DIRECTIVE:
Restate the following data in its entirety, word for word and without images.

=== Section Start ===

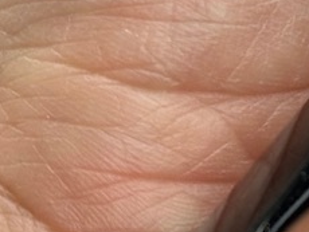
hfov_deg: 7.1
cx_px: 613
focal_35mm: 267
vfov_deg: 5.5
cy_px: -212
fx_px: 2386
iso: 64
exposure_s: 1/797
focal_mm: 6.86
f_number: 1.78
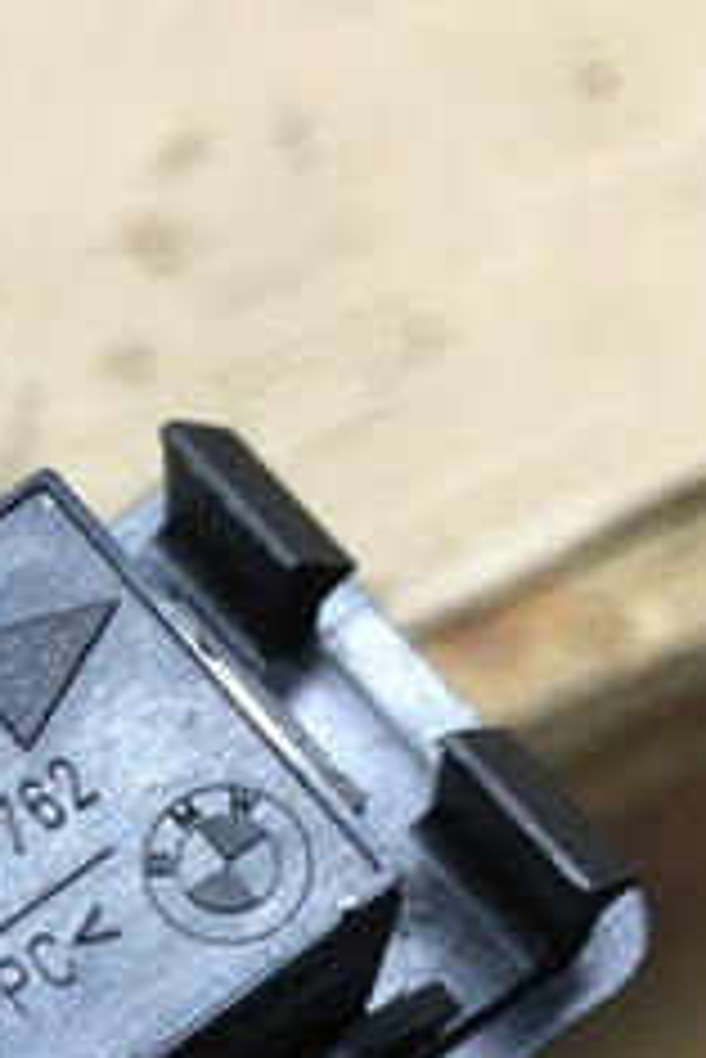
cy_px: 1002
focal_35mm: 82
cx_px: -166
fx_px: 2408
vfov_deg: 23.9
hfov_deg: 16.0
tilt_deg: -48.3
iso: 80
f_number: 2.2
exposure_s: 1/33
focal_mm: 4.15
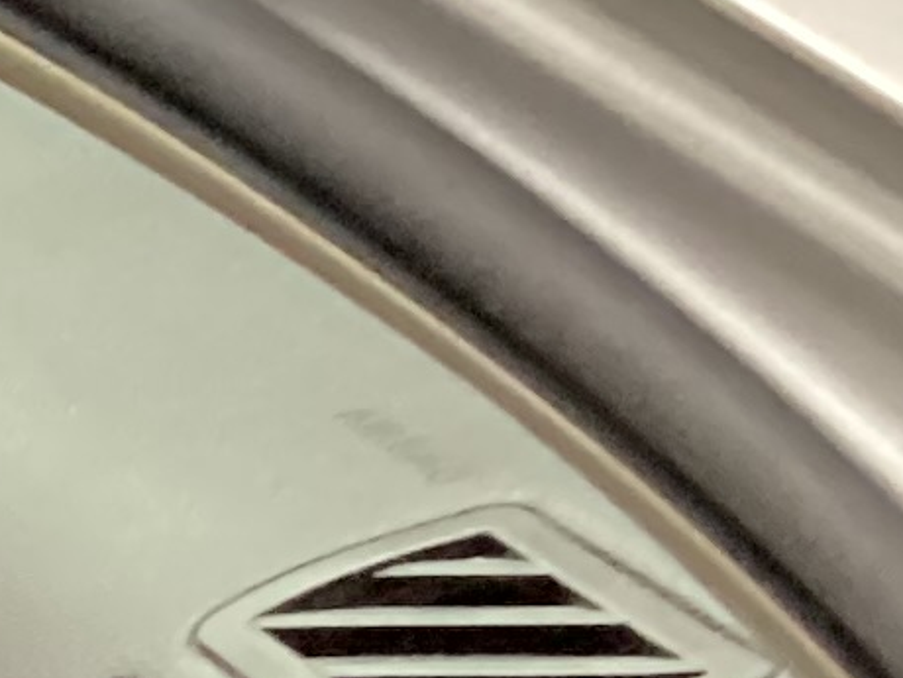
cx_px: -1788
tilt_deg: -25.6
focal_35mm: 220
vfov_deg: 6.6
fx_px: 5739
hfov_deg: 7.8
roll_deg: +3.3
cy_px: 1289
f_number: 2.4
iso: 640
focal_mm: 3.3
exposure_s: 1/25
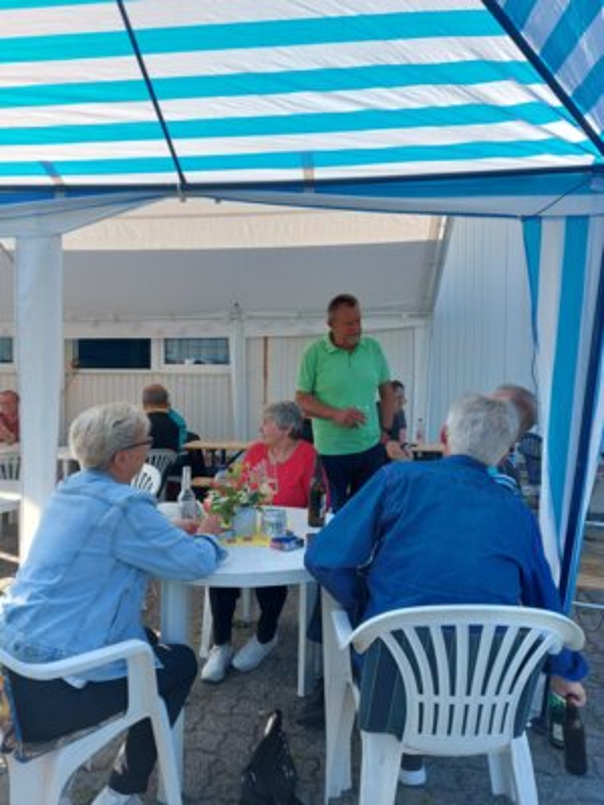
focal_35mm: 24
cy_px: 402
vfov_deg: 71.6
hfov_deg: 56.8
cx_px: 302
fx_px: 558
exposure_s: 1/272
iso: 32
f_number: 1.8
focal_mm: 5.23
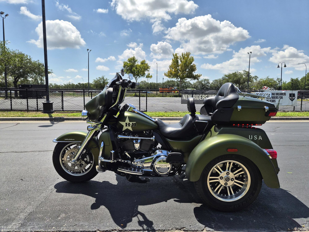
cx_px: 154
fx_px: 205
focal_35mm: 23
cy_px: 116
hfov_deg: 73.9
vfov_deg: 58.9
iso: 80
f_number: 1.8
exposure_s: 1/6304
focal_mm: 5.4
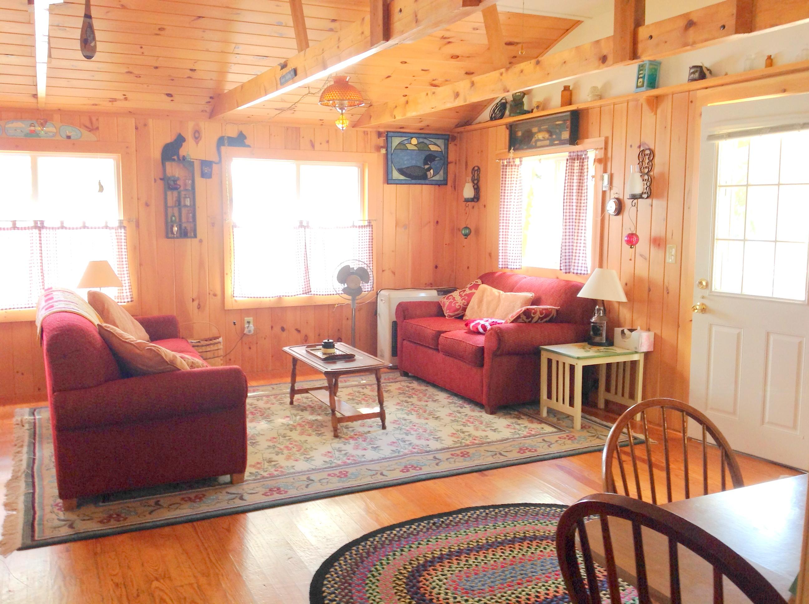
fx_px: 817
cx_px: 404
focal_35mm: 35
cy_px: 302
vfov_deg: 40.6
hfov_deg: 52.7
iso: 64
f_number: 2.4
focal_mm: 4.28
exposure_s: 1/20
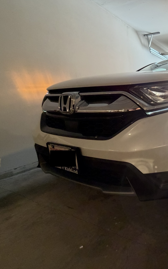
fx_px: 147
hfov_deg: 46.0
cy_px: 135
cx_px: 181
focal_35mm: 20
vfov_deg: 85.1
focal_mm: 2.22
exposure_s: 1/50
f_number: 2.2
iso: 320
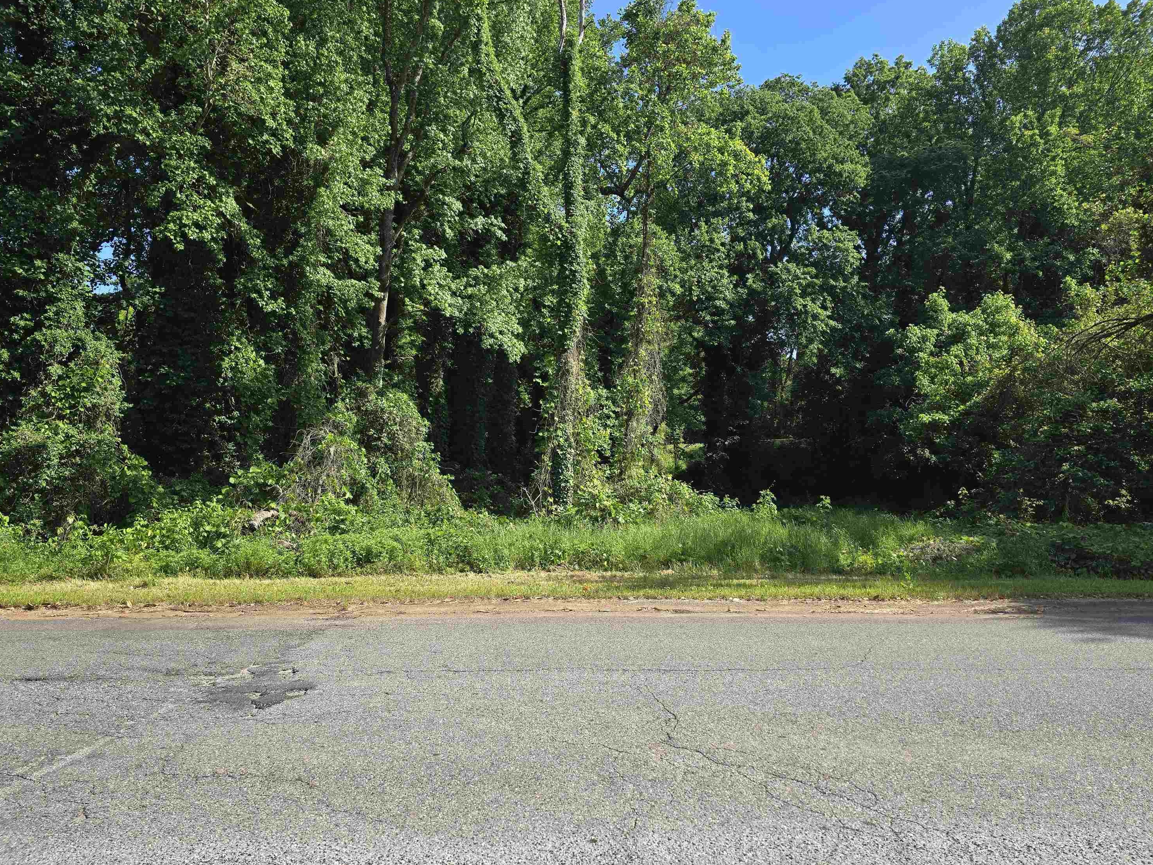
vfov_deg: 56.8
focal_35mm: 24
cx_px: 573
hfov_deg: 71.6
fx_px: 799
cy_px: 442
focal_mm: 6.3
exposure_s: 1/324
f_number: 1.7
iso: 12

=== Section End ===

RESULT OF THE EXERCISE:
hfov_deg: 7.1
cx_px: 613
focal_35mm: 267
vfov_deg: 5.5
cy_px: -212
fx_px: 2386
iso: 64
exposure_s: 1/797
focal_mm: 6.86
f_number: 1.78
cy_px: 1002
focal_35mm: 82
cx_px: -166
fx_px: 2408
vfov_deg: 23.9
hfov_deg: 16.0
tilt_deg: -48.3
iso: 80
f_number: 2.2
exposure_s: 1/33
focal_mm: 4.15
cx_px: -1788
tilt_deg: -25.6
focal_35mm: 220
vfov_deg: 6.6
fx_px: 5739
hfov_deg: 7.8
roll_deg: +3.3
cy_px: 1289
f_number: 2.4
iso: 640
focal_mm: 3.3
exposure_s: 1/25
focal_35mm: 24
cy_px: 402
vfov_deg: 71.6
hfov_deg: 56.8
cx_px: 302
fx_px: 558
exposure_s: 1/272
iso: 32
f_number: 1.8
focal_mm: 5.23
cx_px: 154
fx_px: 205
focal_35mm: 23
cy_px: 116
hfov_deg: 73.9
vfov_deg: 58.9
iso: 80
f_number: 1.8
exposure_s: 1/6304
focal_mm: 5.4
fx_px: 817
cx_px: 404
focal_35mm: 35
cy_px: 302
vfov_deg: 40.6
hfov_deg: 52.7
iso: 64
f_number: 2.4
focal_mm: 4.28
exposure_s: 1/20
fx_px: 147
hfov_deg: 46.0
cy_px: 135
cx_px: 181
focal_35mm: 20
vfov_deg: 85.1
focal_mm: 2.22
exposure_s: 1/50
f_number: 2.2
iso: 320
vfov_deg: 56.8
focal_35mm: 24
cx_px: 573
hfov_deg: 71.6
fx_px: 799
cy_px: 442
focal_mm: 6.3
exposure_s: 1/324
f_number: 1.7
iso: 12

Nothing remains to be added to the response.